I base my parenting mostly on research, rather than gut response or intuition. Whenever Mini starts doing something new, or if he is about to hit a new stage of development, I crack open my MacBook and start googling to figure out how to handle it. (Oh who am I kidding? The MacBook is pretty much always open anyway. But I do start centering my searches on topics pertaining to Mini, rather than things like “how much does Dooce make,” “clever borders CSS,” or “is it possible to gain 18 pounds in one week?”) My theory is that through comparing and contrasting eight hundred thousand different theories on parenting, I will somehow arrive at the perfect recipe for creating a wonderfully well-adjusted and happy childhood. So far, this method has served me reasonably well. Now that Mini is 2, I wasn’t sure about when and how to start teaching him about work and money, so I decided to stat putting together a list of resources for teaching kids about money. The following are a compilation of resources, but I haven’t tried any of them yet and cannot endorse. Where appropriate, I’ve included the source so you can choose to experiment or disregard as it suits you.
- Get Rich Slowly recently had a post with recommendations for various genres of personal finance reading. Among the suggestions for books about kids and money are: Living Simply with Children by Marie Sherlock, Growing Money: A Complete Investing Guide for Kids by Gail Karlitz, and What Color is Your Piggy Bank by Adelia Cellini Linecker. All three of these books seem to be geared towards older kids, though, since they concern learning how to manage money and/or making decisions about money, rather than introducing the whole system to a kid. But these do seem like interesting books to check out for the future.
- Simplemom has created a downloadable chore chart for preschoolers to help them understand helping out around the house. The post outlines how the money the preschooler earns is divvied up, including three jars: one for giving, one for saving, and one for spending (influenced, no doubt, by Dave Ramsey’s recommendations). Simplemom supplements her discussion of chores with an introduction to toddler money training here, and it seems like a sane system. Since we are agnostic, we would not be asking Mini to pay tithes or anything like that with a portion saved for giving, but one way to do this for us would be to have that be the kitty out of which he buys presents for people while he’s young, and later on, causes that he believes in. I’m still working on this formulation.

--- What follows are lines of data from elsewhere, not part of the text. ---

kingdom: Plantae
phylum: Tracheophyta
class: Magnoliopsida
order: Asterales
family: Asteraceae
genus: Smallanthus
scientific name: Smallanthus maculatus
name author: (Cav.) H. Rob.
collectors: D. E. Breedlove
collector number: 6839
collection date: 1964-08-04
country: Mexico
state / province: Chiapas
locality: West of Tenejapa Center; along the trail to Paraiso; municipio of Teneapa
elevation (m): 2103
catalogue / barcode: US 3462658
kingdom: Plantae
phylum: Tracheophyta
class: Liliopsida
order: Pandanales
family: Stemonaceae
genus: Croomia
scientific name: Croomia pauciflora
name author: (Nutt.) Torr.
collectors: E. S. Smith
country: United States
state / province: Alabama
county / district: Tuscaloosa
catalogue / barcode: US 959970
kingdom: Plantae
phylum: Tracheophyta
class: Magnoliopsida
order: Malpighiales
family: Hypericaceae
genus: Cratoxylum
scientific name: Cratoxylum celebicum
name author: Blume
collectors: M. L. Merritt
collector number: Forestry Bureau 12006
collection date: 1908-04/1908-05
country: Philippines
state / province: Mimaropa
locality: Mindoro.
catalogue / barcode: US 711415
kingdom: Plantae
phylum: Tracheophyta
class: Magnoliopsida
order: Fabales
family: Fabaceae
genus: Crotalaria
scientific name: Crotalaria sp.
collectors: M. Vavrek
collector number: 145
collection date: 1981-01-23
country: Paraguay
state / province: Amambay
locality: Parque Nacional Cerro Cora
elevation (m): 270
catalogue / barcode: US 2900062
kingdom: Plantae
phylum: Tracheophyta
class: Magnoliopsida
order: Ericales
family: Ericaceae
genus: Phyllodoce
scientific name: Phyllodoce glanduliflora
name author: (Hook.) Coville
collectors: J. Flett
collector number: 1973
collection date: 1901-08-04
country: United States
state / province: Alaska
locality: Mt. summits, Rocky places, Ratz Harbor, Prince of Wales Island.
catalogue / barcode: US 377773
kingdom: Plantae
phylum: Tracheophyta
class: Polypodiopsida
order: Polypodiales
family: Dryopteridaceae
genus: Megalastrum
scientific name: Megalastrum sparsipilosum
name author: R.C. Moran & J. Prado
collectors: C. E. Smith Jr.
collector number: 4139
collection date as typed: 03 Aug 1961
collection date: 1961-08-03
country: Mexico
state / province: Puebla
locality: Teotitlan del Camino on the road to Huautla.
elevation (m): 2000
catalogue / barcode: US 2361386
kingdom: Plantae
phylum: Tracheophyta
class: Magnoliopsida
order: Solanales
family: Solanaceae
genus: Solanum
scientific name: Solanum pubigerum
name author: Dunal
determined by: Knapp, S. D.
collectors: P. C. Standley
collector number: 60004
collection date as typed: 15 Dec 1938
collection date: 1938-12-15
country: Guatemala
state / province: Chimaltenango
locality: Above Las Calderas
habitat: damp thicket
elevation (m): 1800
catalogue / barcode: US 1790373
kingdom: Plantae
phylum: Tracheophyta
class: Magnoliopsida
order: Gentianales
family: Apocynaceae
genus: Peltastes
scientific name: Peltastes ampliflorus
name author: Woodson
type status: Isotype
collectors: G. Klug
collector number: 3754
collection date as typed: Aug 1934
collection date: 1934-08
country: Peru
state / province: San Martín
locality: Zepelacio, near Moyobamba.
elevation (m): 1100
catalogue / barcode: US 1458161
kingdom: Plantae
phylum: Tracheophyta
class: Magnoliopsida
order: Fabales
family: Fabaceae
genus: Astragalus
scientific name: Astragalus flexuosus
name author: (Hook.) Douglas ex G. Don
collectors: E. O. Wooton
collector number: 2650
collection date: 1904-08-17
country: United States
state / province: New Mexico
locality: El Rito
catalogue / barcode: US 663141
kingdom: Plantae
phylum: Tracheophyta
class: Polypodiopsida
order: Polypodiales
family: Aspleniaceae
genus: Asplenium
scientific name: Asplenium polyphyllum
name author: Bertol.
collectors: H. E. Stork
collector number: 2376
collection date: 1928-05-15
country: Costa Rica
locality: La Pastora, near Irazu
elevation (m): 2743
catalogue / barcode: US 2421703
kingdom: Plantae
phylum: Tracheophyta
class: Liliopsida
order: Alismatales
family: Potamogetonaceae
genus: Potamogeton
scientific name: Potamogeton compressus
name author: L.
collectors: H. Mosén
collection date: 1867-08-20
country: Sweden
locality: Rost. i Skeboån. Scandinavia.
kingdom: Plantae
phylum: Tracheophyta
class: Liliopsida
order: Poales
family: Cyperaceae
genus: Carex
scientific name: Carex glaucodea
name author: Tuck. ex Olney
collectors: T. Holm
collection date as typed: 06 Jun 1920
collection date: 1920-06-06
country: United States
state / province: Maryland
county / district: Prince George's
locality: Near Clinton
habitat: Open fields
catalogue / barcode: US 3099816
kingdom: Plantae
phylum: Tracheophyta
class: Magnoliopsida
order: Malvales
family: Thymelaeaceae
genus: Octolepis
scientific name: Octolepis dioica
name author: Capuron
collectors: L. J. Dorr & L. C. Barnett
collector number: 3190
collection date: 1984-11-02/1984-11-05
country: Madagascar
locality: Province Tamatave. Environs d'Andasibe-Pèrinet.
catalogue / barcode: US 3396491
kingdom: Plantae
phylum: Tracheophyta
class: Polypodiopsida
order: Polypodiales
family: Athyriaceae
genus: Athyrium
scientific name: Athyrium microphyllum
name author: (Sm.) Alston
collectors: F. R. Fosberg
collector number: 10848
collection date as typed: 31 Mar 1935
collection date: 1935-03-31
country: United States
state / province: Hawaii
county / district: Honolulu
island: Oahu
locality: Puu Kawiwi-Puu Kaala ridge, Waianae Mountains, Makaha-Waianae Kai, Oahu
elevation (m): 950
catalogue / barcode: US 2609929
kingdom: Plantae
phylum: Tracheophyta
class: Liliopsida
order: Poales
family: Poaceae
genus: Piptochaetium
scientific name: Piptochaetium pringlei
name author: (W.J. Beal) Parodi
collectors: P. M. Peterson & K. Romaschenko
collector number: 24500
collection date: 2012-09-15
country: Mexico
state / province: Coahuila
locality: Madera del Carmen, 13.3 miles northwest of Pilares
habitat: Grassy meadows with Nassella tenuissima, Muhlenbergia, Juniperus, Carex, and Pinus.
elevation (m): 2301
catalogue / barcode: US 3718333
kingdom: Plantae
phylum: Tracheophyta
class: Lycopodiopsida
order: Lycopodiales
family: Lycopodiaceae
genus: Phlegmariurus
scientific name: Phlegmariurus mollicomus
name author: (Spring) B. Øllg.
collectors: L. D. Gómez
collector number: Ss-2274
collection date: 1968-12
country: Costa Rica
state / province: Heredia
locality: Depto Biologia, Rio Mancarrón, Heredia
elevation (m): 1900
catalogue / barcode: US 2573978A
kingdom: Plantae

- CNN Money in its article about “How to Unspoil Your Kids,” offers a chart with recommendations about when to introduce different financial concepts to your children. According to Jon and Eileen Gallo, authors of The Financially Intelligent Parent, you should start giving chores and allowance in the ages 5-9, as well as introduce the concept of charity. This seems like it’s a little late to me: maybe toddlers won’t totally get the concept of saving and everything, but if they’re trained from age two to put money in a savings jar, that cannot be bad, right? Frugal Dad, on whose recommendation I reviewed the article, offers his insight here. His spin on the Gallo’s recommendation is insightful and is definitely worth a look.
- Dave Ramsey introduced a line of personal finance products for children several years ago called Life Lessons With Junior. A sample story is available on his website, and there are also interactive games available on the Junior’s Clubhouse section of the website. I like the fact that there are picture books with stories that model budgeting in terms that kids can understand. I am a little hesitant about the series as a whole because I’m not sure how heavily–if at all–Christianity comes into play in the stories. But the money part seems good so far.
- The Frugal Duchess‘ segment on “How to Unspoil Your Kids” was featured on ABC News, but you can watch a recap on WiseBread.
- A whole line of products designed to teach kids about money is available at TeachingKidsMoney.com, including a storybook (Mama Money & The Three Little Pigs), a piggy bank, an allowance chart, and other assorted products. Read Frugal Dad’s review of the program here; though it is not clear that Frugal Dad was directly paid for his review, he states that he was provided with a free kit from TeachingKidsMoney.com, so you can let that influence you or not as you look over his comments. [Edit: As Frugal Dad indicates below, he was not paid for his review, and though he did receive free materials he was also instructed to give an honest review by the manufacturers. Sound like it might just be as awesome as he states!]